Als een raadslid of commissielid een tijdelijke beperking heeft, kan voor reizen als bedoeld in het eerste lid, een voor de beperking geschikte vervoersvoorziening worden vergoed of ter beschikking gesteld.

5.

De noodzakelijk en redelijkerwijs gemaakte werkelijke verblijfkosten die een raadslid of commissielid maakt in verband met reizen buiten het grondgebied van de gemeente ter uitvoering van een beslissing van het gemeentebestuur worden ten laste van de gemeente vergoed.

Artikel 8. Informatie- en communicatievoorzieningen

1.

Het raads- of commissielid-niet raadslid tekent een bruikleenovereenkomst wanneer hem ten laste van de gemeente voor de duur van de uitoefening van zijn functie informatie- en communicatievoorzieningen ter beschikking worden gesteld als bedoeld in artikel 3.3.2. Rechtspositiebesluit decentrale politiek ambtsdragers.

2.

Het raads- of commissielid-niet raadslid levert tijdens of na beëindiging van zijn functie de ter beschikking gestelde informatie- en communicatiemiddelen in bij de gemeente en tekent hiervoor een vrijwaringsbewijs.
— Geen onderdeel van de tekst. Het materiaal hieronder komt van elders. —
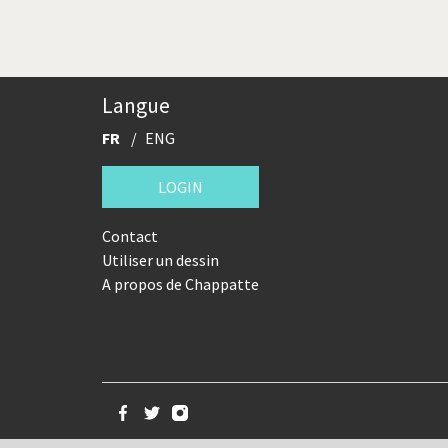
Langue
FR
ENG
LOGIN
Contact
Utiliser un dessin
A propos de Chappatte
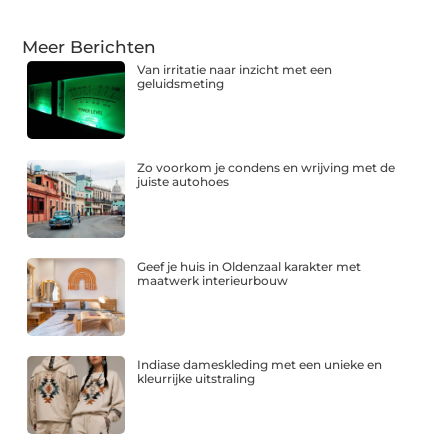
Meer Berichten
Van irritatie naar inzicht met een
geluidsmeting
Zo voorkom je condens en wrijving met de
juiste autohoes
Geef je huis in Oldenzaal karakter met
maatwerk interieurbouw
Indiase dameskleding met een unieke en
kleurrijke uitstraling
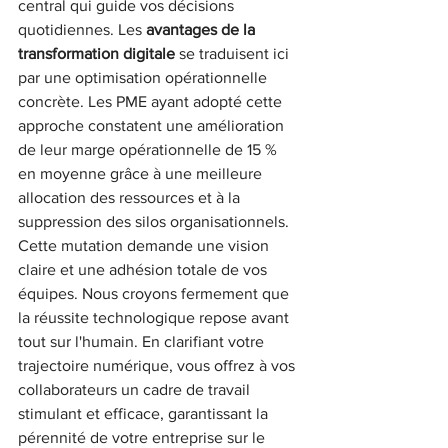
central qui guide vos décisions 
quotidiennes. Les 
avantages de la 
transformation digitale
 se traduisent ici 
par une optimisation opérationnelle 
concrète. Les PME ayant adopté cette 
approche constatent une amélioration 
de leur marge opérationnelle de 15 % 
en moyenne grâce à une meilleure 
allocation des ressources et à la 
suppression des silos organisationnels.
Cette mutation demande une vision 
claire et une adhésion totale de vos 
équipes. Nous croyons fermement que 
la réussite technologique repose avant 
tout sur l'humain. En clarifiant votre 
trajectoire numérique, vous offrez à vos 
collaborateurs un cadre de travail 
stimulant et efficace, garantissant la 
pérennité de votre entreprise sur le 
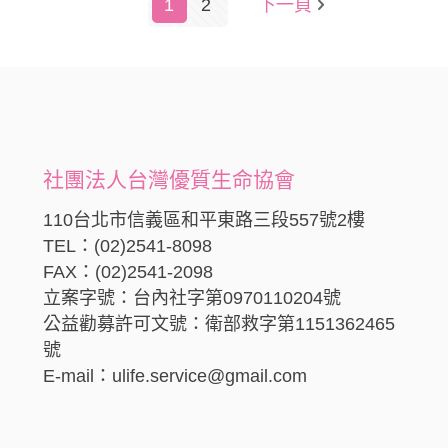
1
2
下一頁
社團法人台灣優質生命協會
110台北市信義區和平東路三段557號2樓
TEL：(02)2541-8098
FAX：(02)2541-2098
立案字號：台內社字第0970110204號
公益勸募許可文號：衛部救字第1151362465
號
E-mail：ulife.service@gmail.com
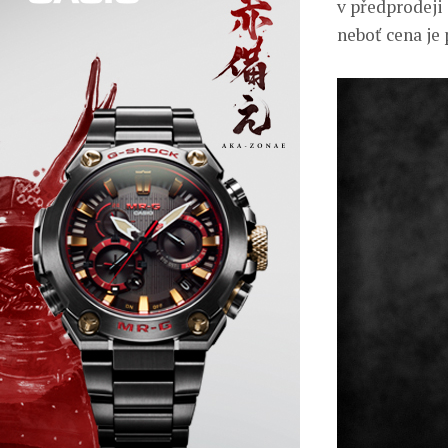
v předprodeji 
neboť cena je 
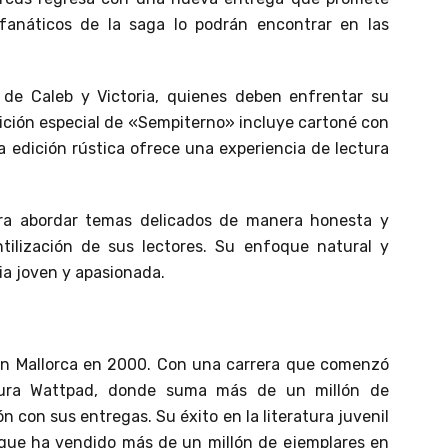
 fanáticos de la saga lo podrán encontrar en las
 de Caleb y Victoria, quienes deben enfrentar su
edición especial de «Sempiterno» incluye cartoné con
a edición rústica ofrece una experiencia de lectura
ra abordar temas delicados de manera honesta y
ntilización de sus lectores. Su enfoque natural y
ia joven y apasionada.
en Mallorca en 2000. Con una carrera que comenzó
ritura Wattpad, donde suma más de un millón de
 con sus entregas. Su éxito en la literatura juvenil
ue ha vendido más de un millón de ejemplares en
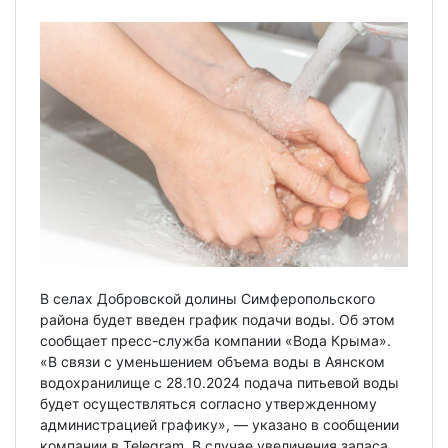
В селах Добровской долины Симферопольского
района будет введен график подачи воды. Об этом
сообщает пресс-служба компании «Вода Крыма».
«В связи с уменьшением объема воды в Аянском
водохранилище с 28.10.2024 подача питьевой воды
будет осуществляться согласно утвержденному
администрацией графику», — указано в сообщении
компании в Telegram. В случае увеличения запаса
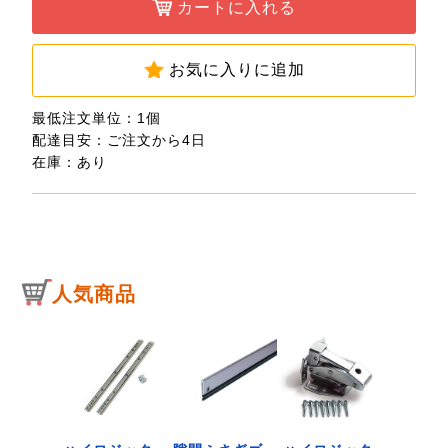
カートに入れる
お気に入りに追加
最低注文単位：1個
配達目安：ご注文から4日
在庫：あり
人気商品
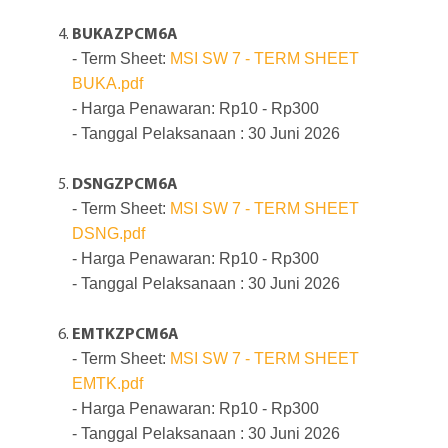
BUKAZPCM6A
- Term Sheet:
MSI SW 7 - TERM SHEET
BUKA.pdf
- Harga Penawaran: Rp10 - Rp300
- Tanggal Pelaksanaan : 30 Juni 2026
DSNGZPCM6A
- Term Sheet:
MSI SW 7 - TERM SHEET
DSNG.pdf
- Harga Penawaran: Rp10 - Rp300
- Tanggal Pelaksanaan : 30 Juni 2026
EMTKZPCM6A
- Term Sheet:
MSI SW 7 - TERM SHEET
EMTK.pdf
- Harga Penawaran: Rp10 - Rp300
- Tanggal Pelaksanaan : 30 Juni 2026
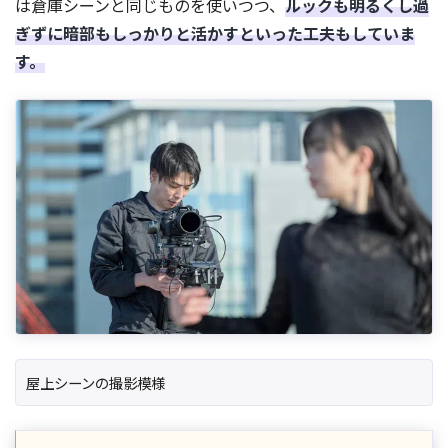
は倉庫シーンと同じものを使いつつ、
ルックも明るくし過
ぎずに暗部もしっかりと活かすといった工夫もしていま
す。
屋上シーンの撮影模様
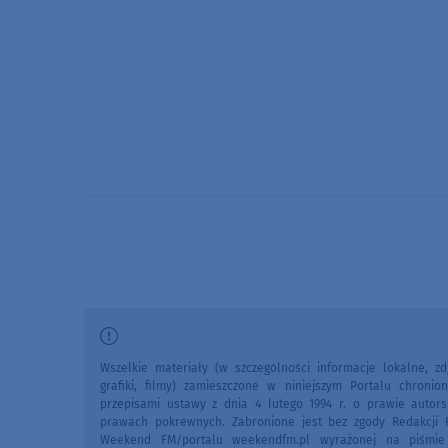
Wszelkie materiały (w szczególności informacje lokalne, zdj
grafiki, filmy) zamieszczone w niniejszym Portalu chronio
przepisami ustawy z dnia 4 lutego 1994 r. o prawie autors
prawach pokrewnych. Zabronione jest bez zgody Redakcji 
Weekend FM/portalu weekendfm.pl wyrażonej na piśmi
Artikel 9. Betaling en declaratie van onkosten

1.

Tenzij het Rechtspositiebesluit decentrale politieke ambtsdragers of de Regeling rechtspositie decentrale politieke ambtsdragers anders bepalen, vindt de betaling van kosten die op grond van deze verordening voor vergoeding of tegemoetkoming in aanmerking komen plaats door:

  • a.
    betaling uit gemeentelijke middelen, op basis van een rechtstreeks aan de gemeente toegezonden factuur,
  • b.
    betaling vooruit uit eigen middelen.
2.

Een aanvraag om een vergoeding van de onkosten als bedoeld in dit artikel gaat vergezeld van een declaratieformulier of invoering in ADP en bewijsstukken.

3.

Het declaratieformulier en de bewijsstukken worden binnen 3 maanden na factuurdatum of betaling ingediend bij de griffier.

4.

Voor zover van toepassing draagt de gemeente er zorg voor dat de betaling binnen een maand na het indienen van de aanvraag wordt overgemaakt.

Artikel 10. Intrekking oude verordening

De verordening rechtspositie raads- en commissieleden 2019 wordt ingetrokken.

Artikel 11. Inwerkingtreding

Deze verordening treedt in een dag na publicatie en met terugwerkende kracht vanaf 1 januari 2023.

Artikel 12. Citeerartikel

Deze verordening wordt aangehaald als: Verordening rechtspositie raads- en commissieleden gemeente Steenbergen.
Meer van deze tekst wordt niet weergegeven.